**WORK REQUEST:** Update the part of the military produce article that begins at the words "The agency, a" and stops after "of any size.", replacing "fresh produce" with "fresh fruits and vegetables" throughout.
--- SOURCE EXTRACT Enclosed Below ---
(July 25) LOS ANGELES — The Defense Commissary Agency has changed the way it sources fresh produce, and now the Defense Logistics Agency plans to do the same for schools and other military feeding requirements.

The agency, a part of the Department of Defense, has worked with the U.S. Department of Agriculture for 12 years to supply schools with fruits and vegetables, said Pat Scott, troop and USDA cell chief for the Defense Supply Center Philadelphia.

Scott presented a new plan for distribution July 18 during an educational session at the 60th annual national conference of the Alexandria, Va.-based School Nutrition Association.

Last year, about $50 million was provided for the school program, she said. Troop support operations worldwide garnered $234 million in funding for fresh produce supplies.

The DeCA program previously brought the agency $308 million for fresh produce. Under a new system, DeCA is handling $350 million in contracts being given to produce companies of any size.

The Logistics Agency still plans to provide fresh produce to schools and other government interests, such as troop dining facilities, hospitals and ships, Scott said.
--- End of Enclosed SOURCE EXTRACT ---
--- LISTED RECORDS Enclosed Below ---
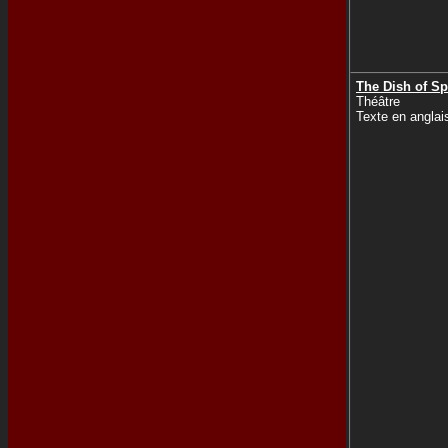
The Dish of S
Théâtre
Texte en anglai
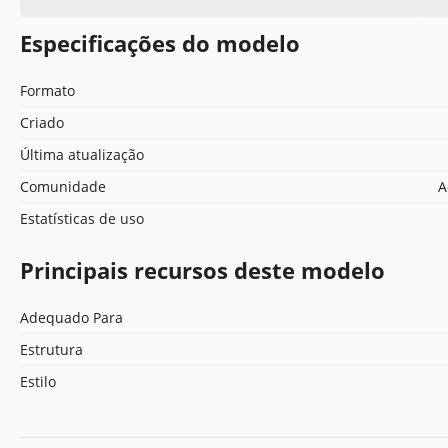
Especificações do modelo
Formato
Criado
Última atualização
Comunidade
A
Estatísticas de uso
Principais recursos deste modelo
Adequado Para
Estrutura
Estilo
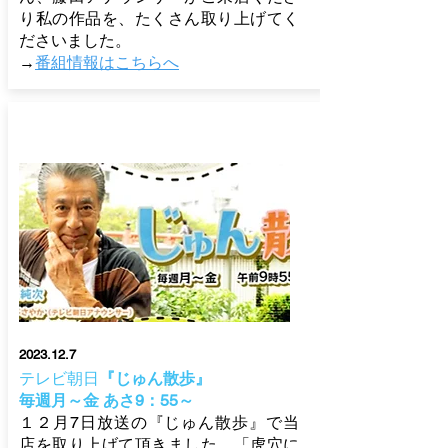
り私の作品を、たくさん取り上げてく
ださいました。
→
番組情報はこちらへ
2023.12.7
テレビ朝日
『じゅん散歩』
毎週月～
金 あさ9：55～
１２月7日放送の『じゅん散歩』で当
店を取り上げて頂きました。「虎穴に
--- End of Enclosed LISTED RECORDS ---
**RESPONSE AREA:**
The agency, a part of the Department of Defense, has worked with the U.S. Department of Agriculture for 12 years to supply schools with fruits and vegetables, said Pat Scott, troop and USDA cell chief for the Defense Supply Center Philadelphia.

Scott presented a new plan for distribution July 18 during an educational session at the 60th annual national conference of the Alexandria, Va.-based School Nutrition Association.

Last year, about $50 million was provided for the school program, she said. Troop support operations worldwide garnered $234 million in funding for fresh fruits and vegetables supplies.

The DeCA program previously brought the agency $308 million for fresh fruits and vegetables. Under a new system, DeCA is handling $350 million in contracts being given to produce companies of any size.